Shares of medical equipment maker Hill-Rom Holdings (NYSE:HRC) closed up more than 7% today after reports that the company has rejected a takeover bid from Baxter International (NYSE:BAX) of $144 per share.
Baxter is hoping to add to its portfolio of equipment such as dialysis machines and IV pumps. The company has only grown about 3% annually since spinning off its treatments for rare diseases in 2015. Hill-Rom hasn't done any better, increasing sales by just over 2% per year in the same period. More impressively, it's increased net income 11% annually over that period.
Hill-Rom is also seeing positive results from its transformation initiative. It has been investing in new products, information technology, and geographic expansion -- namely in China.

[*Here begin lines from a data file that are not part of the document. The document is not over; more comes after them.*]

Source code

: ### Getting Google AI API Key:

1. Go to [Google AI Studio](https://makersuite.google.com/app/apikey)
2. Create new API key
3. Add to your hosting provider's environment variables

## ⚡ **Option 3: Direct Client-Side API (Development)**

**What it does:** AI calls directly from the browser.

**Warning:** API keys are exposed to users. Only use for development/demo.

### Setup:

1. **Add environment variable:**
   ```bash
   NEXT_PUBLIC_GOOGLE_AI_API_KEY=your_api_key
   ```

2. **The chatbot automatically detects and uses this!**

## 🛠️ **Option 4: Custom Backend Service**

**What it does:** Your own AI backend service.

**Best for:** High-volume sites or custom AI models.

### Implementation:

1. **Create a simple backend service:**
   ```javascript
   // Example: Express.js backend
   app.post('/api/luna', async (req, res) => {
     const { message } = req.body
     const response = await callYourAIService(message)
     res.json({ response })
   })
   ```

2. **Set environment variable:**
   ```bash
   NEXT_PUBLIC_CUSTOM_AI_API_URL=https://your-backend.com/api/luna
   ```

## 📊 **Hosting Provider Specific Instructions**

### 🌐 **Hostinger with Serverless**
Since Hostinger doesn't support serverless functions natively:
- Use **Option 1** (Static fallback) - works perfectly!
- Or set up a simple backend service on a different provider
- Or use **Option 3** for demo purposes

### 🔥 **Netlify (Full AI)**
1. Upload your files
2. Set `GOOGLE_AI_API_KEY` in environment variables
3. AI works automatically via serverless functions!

That's likely the momentum Baxter is trying to capture.
Even after the announcement, shares of Hill-Rom are trading for $134, about 7% below the supposedly rejected bid. There are no guarantees that a deal will happen, but Hill-Rom seems to be in the more powerful bargaining position. The stock is already up 35% this year compared to just 2% for Baxter.
It also knows that its would-be acquirer needs a deal. Baxter tried to buy Omnicell last December before abandoning the effort a few months later. If Hill-Rom does accept an offer, don't be surprised if it is significantly above today's price.